*** Opening of Task inputs ***

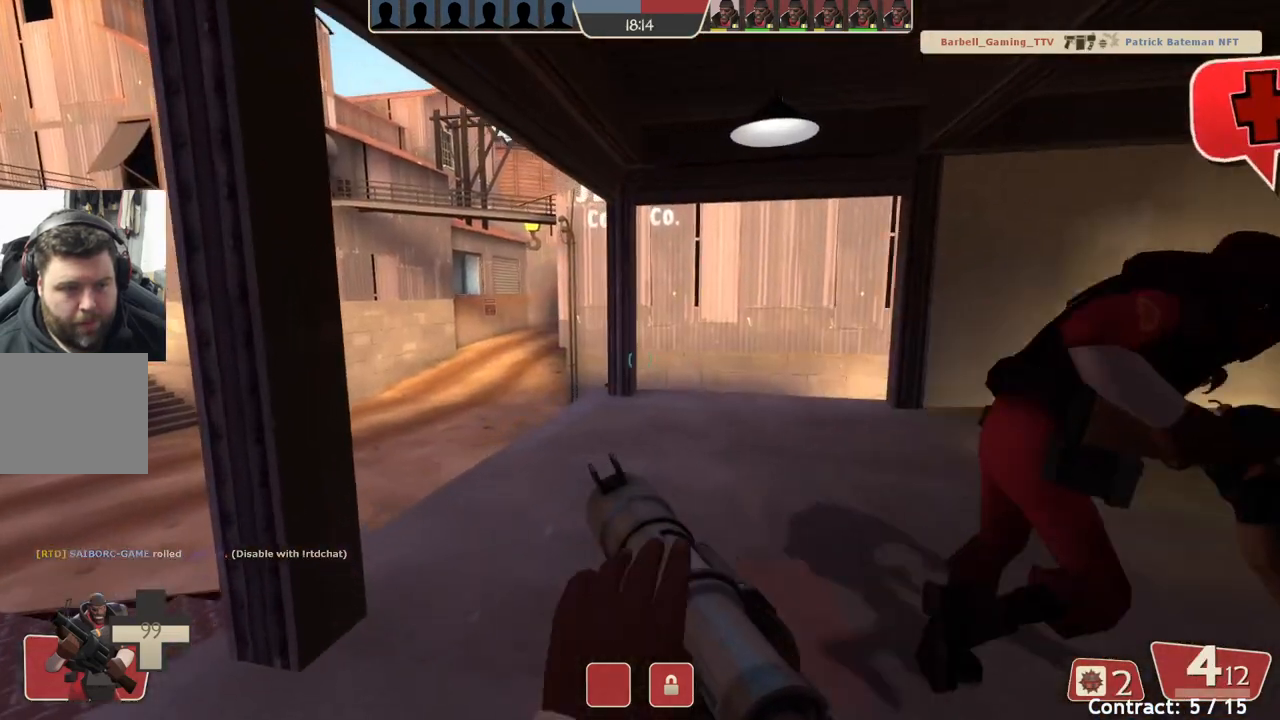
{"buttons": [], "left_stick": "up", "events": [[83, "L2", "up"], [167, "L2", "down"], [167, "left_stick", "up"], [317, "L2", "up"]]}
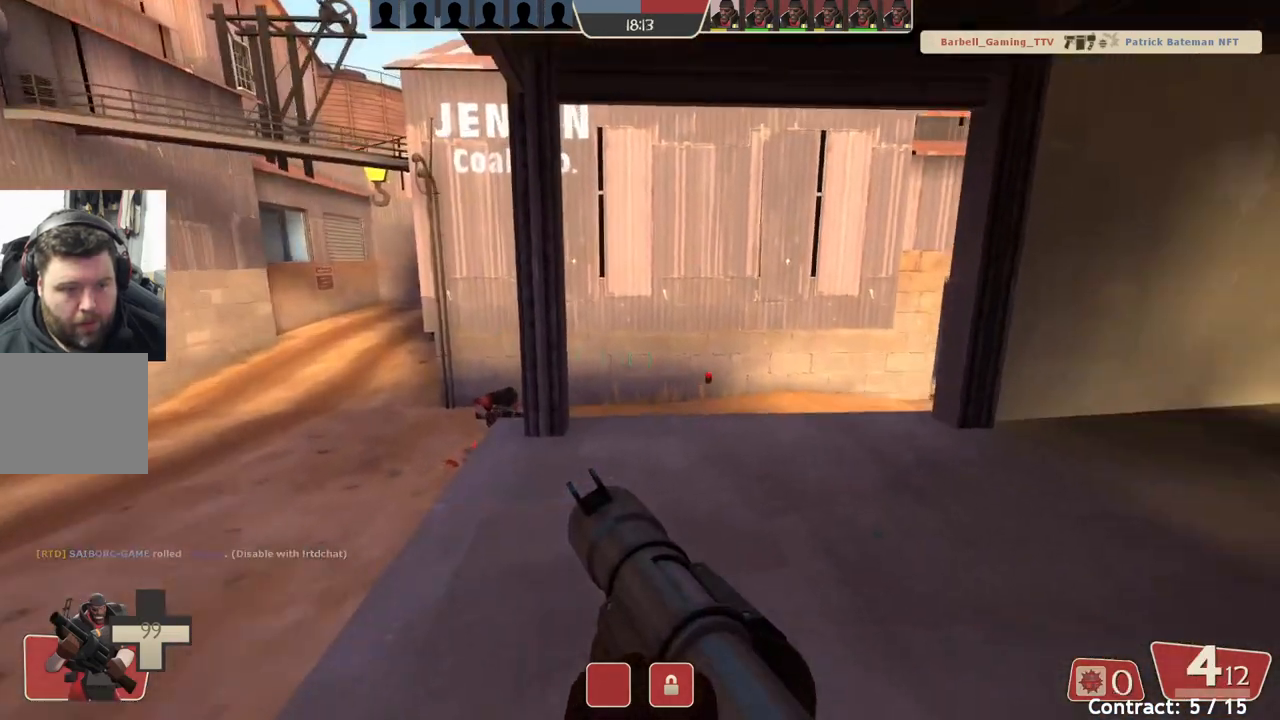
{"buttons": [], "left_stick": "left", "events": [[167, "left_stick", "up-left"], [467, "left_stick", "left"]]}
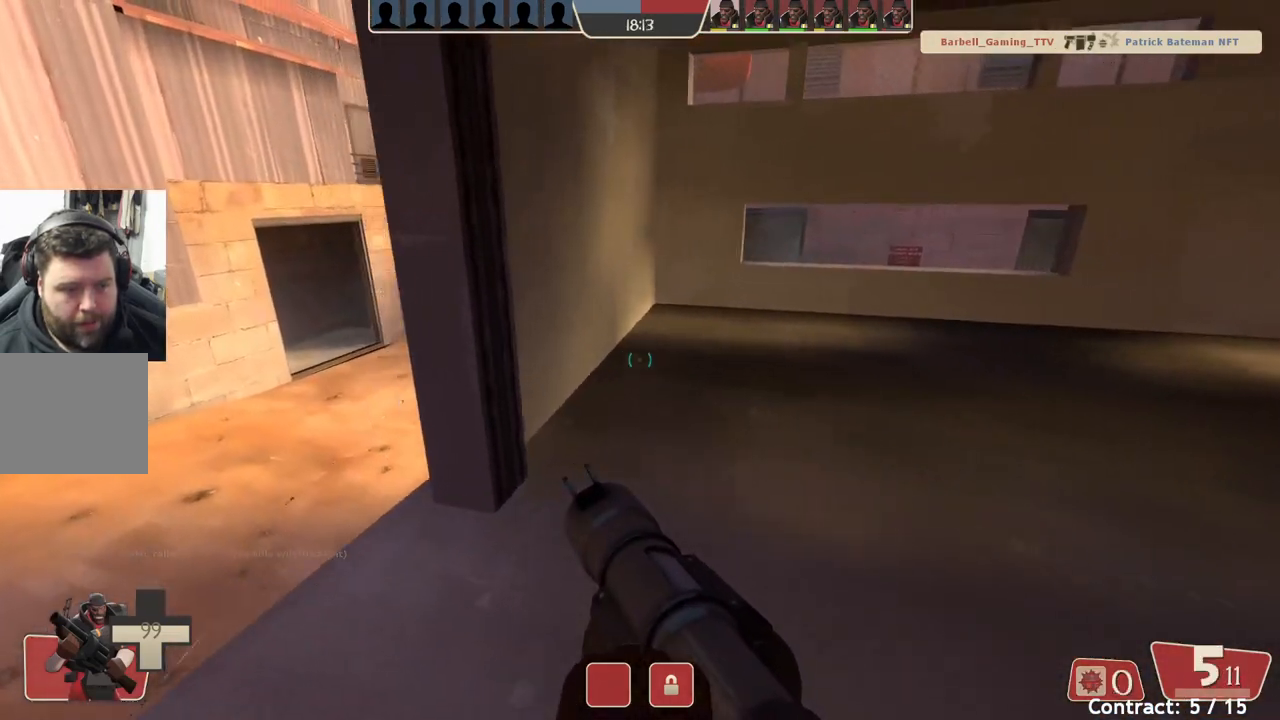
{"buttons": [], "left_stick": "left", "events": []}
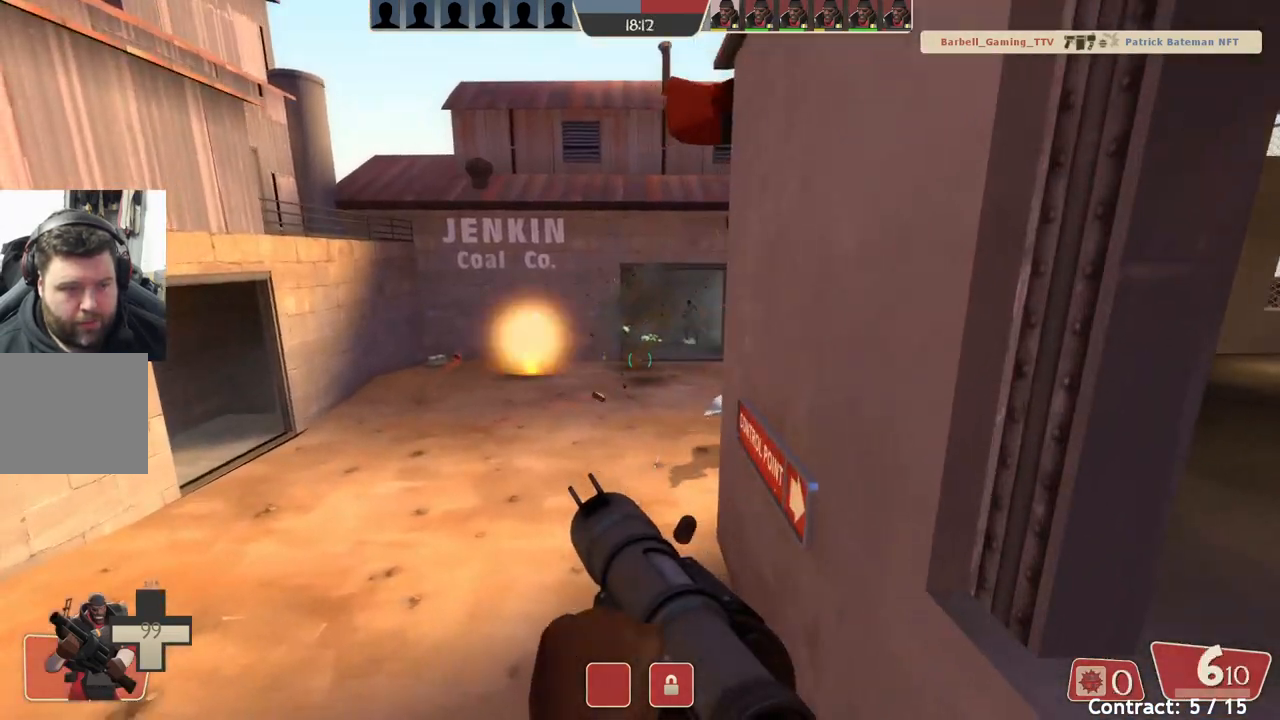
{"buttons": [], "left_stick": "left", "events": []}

*** Close of Task inputs ***
*** Opening of Task inputs ***

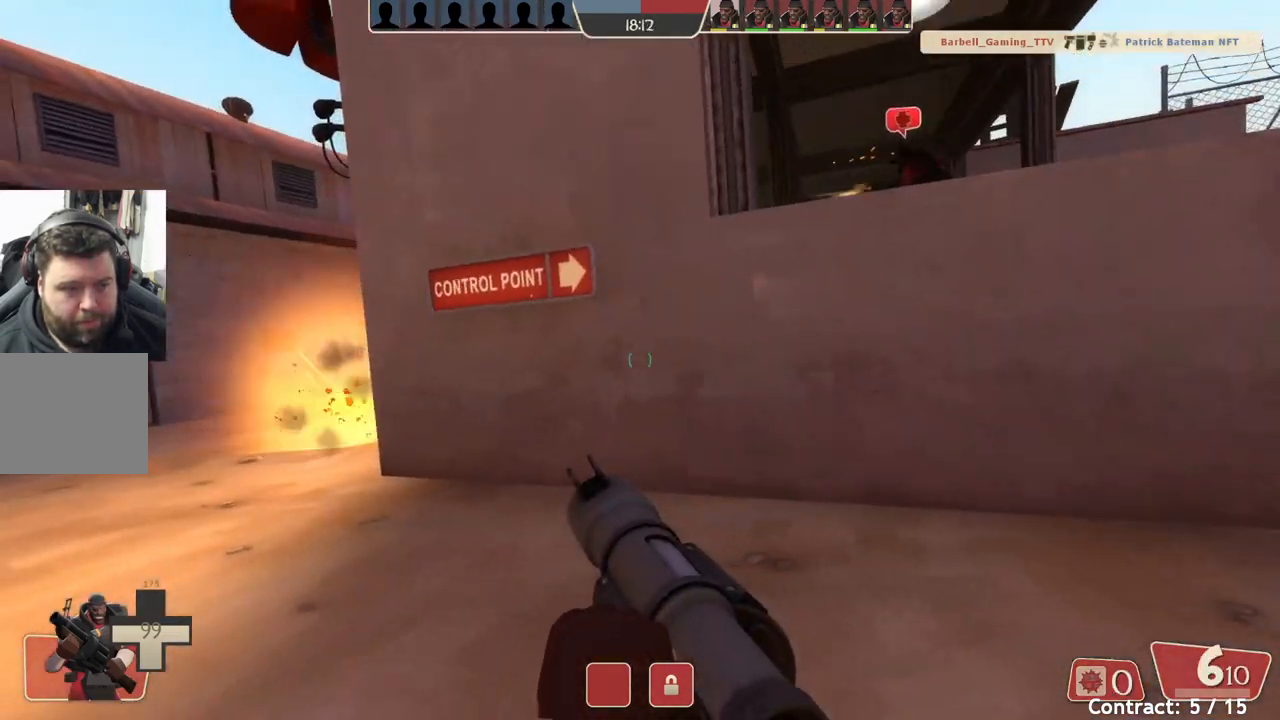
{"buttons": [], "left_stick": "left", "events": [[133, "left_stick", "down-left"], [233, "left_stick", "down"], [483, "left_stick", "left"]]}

*** Close of Task inputs ***

Gather each line in the data that holds the string "down".

{"buttons": [], "left_stick": "up", "events": [[83, "L2", "up"], [167, "L2", "down"], [167, "left_stick", "up"], [317, "L2", "up"]]}
{"buttons": [], "left_stick": "left", "events": [[133, "left_stick", "down-left"], [233, "left_stick", "down"], [483, "left_stick", "left"]]}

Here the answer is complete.